Data in real-world applications requires preprocessing stages: e.g., (1) many machine learning algorithms are sensitive to the data range, data standardization is a normal preprocessing step. For instance, many elements used in the objective function of a learning algorithm (such as the RBF kernel of Support Vector Machines or the l1 and l2 regularizers of linear models) assume that all features are centred around zero and have variance in the same order. and (2) some features are provided as categorical data, e.g., [male, female], education level, encoding categorical features is another important preprocessing step.  Sklearn provides functions for doing these preprocessing tasks. (Important for your coursework!)

(1) Example:
Normalization based on mean and standard deviation:

In [1]:
from sklearn import preprocessing
import numpy as np
X_train = np.array([[ 1., -1.,  2.], [ 2.,  0.,  0.], [ 0.,  1., -1.]])
scaler = preprocessing.StandardScaler().fit(X_train)

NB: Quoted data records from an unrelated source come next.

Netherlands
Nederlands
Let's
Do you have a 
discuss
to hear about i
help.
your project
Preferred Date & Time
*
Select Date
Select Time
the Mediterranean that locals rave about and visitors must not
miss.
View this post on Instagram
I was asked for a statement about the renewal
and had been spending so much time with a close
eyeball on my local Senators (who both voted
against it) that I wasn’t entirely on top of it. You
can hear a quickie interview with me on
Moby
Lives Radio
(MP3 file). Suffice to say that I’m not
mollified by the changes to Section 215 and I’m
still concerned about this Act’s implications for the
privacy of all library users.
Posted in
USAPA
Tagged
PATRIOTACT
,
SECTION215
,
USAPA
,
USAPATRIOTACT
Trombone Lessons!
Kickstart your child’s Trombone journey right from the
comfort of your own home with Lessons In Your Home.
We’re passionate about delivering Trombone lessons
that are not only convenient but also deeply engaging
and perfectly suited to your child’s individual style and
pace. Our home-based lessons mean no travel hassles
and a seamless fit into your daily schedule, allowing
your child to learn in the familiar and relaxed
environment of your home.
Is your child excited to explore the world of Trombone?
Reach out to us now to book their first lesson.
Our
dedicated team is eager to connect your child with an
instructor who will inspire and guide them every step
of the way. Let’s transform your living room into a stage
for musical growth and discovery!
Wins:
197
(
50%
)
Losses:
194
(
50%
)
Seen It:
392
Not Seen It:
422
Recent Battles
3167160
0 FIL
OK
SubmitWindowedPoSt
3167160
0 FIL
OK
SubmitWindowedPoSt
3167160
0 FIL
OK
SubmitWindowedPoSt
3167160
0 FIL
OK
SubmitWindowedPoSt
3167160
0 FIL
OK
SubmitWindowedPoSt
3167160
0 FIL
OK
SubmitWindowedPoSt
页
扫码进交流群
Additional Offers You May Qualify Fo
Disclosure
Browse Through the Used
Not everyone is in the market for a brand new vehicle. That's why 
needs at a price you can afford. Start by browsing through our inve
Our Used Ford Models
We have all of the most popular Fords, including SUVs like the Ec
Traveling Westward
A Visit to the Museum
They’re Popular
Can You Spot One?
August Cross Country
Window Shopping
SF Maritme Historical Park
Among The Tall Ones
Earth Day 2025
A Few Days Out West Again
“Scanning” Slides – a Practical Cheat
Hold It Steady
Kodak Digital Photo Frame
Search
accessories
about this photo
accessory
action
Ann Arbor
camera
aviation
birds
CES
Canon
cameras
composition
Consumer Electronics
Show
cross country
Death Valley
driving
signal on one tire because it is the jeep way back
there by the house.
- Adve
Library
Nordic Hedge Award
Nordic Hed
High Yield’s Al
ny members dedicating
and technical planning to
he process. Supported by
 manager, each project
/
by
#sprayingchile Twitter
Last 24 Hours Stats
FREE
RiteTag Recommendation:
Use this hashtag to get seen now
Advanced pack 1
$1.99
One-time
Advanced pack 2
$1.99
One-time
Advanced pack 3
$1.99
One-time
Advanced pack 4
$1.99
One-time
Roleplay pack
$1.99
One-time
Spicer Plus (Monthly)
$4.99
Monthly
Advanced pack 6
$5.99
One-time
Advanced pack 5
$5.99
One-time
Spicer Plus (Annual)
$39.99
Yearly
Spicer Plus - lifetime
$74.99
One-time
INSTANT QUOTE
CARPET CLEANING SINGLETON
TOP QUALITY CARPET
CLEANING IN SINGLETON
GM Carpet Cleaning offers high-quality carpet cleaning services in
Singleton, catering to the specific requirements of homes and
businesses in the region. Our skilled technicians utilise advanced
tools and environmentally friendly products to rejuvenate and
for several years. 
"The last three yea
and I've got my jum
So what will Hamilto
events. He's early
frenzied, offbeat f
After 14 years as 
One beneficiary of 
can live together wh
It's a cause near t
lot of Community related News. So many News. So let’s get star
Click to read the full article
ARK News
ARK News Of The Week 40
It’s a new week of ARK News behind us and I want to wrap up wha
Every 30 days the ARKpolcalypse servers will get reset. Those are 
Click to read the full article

vector_unnorm = np.array([[0.3, 0.5, 3]])
scaler.transform(vector_unnorm)


array([[-0.85732141,  0.61237244,  2.13808994]])

Minmax standardisation to normalise data in range [0,1]

In [2]:
from sklearn.preprocessing import MinMaxScaler
data = [[-1, 2], [-0.5, 6], [0, 10], [1, 18]]
scaler = MinMaxScaler()
scaler.fit(data)
print(scaler.data_max_)
print(scaler.transform(data))


[ 1. 18.]
[[0.   0.  ]
 [0.25 0.25]
 [0.5  0.5 ]
 [1.   1.  ]]


OrdinalEncoder:

In [3]:
enc = preprocessing.OrdinalEncoder()
X = [['male', 'from US', 'uses Safari'], ['female', 'from Europe', 'uses Firefox']]
enc.fit(X)
enc.transform([['female', 'from US', 'uses Safari']])


array([[0., 1., 1.]])

One Hot Encoder

In [4]:
enc = preprocessing.OneHotEncoder()
X = [['male', 'from US', 'uses Safari'], ['female', 'from Europe', 'uses Firefox']]
enc.fit(X)
enc.transform([['female', 'from US', 'uses Safari'],
               ['male', 'from Europe', 'uses Safari']]).toarray()


array([[1., 0., 0., 1., 0., 1.],
       [0., 1., 1., 0., 0., 1.]])